After four years of hit-and-run contact, the sum total that most undergraduates know about Widener is that they must climb sixty-nine steps, pass by the controversial Sargent murals, and wait twenty minutes before they can get a book. Beyond this shallow depth of bibliophilistic comprehension they have seldom waded. The time is long overdue when students should realize what the library does for Harvard education, and what, ultimately, it might do to enhance that education.
The primary fact which must be grasped in any discussion of a library, university libraries especially, is that it is a service institution. It exists solely to satisfy the needs and the desires of the University members, who range from timid freshmen to octogenarian professors. Yet the source of a university library's existence is also the source of its undoing. For the library staff must solve the problem of serving distinctly separate portions of that membership whose interests are as widely divergent as those of the freshman and the professor.
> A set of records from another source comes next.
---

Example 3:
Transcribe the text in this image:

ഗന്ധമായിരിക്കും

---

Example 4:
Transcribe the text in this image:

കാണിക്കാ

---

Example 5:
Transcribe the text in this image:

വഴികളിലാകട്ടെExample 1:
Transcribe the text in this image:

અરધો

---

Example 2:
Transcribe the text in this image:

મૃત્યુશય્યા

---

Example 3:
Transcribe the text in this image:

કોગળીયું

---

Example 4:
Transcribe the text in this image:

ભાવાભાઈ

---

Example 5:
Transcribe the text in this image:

Unfortunately, the library is heavily biased in favor of the graduate student. And this bias springs from only one thing: Widener's tremendous size. It is this great hulk that is stifling to undergraduates. Among the four million volumes which comprise the Harvard Library, only one hundred thousand books interest them. Yet these very books in demand are hidden away among innumerable tomes which contain the last printed word on any subject. Graduate students have access to the book stacks; they have stalls placed right where the books they need are shelved; now there is even a bathroom in the stacks so graduate students do not have to walk to the basement like other library users. Thus the graduate benefits at the expense of the undergraduate.
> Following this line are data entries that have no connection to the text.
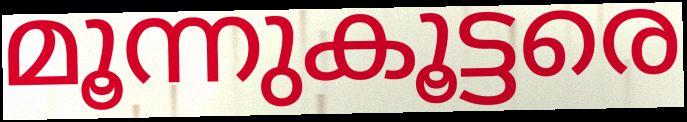
മൂന്നുകൂട്ടരെ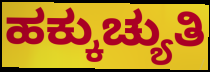
ಹಕ್ಕುಚ್ಯುತಿ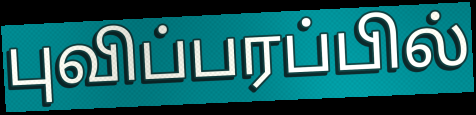
புவிப்பரப்பில்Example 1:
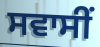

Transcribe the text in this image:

ਸਵਾਸੀਂ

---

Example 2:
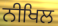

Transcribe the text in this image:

ਨੀਖਿਲ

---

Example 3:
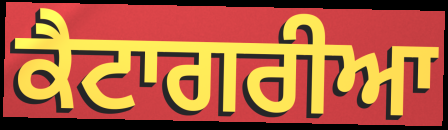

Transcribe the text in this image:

ਕੈਟਾਗਰੀਆ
Then, too, the great number of books in Widener requires a complicated catalogue. This unwieldy file is a great, black plague to the undergraduate. He is forced to wait a long while before the books he desires can be dug from the stacks. In other words, he, unlike the graduate student, cannot get the books he wants when he wants to. And since only advanced students and teachers can get stack permits, Widener's size, which is its blessing, has also proved to be its burden. Clearly the graduate student has the weighted side of the scales.
If the library is to serve the University to the best of its capacity, it must, therefore, more nearly cater to the requirements of the College members, who, today, are sadly neglected. There are two solutions to more evenly balance the conflicting interests. One is to keep the library open longer hours. The other is to separately house a collection of books solely for undergraduates. These possibilities will be discussed in later editorials.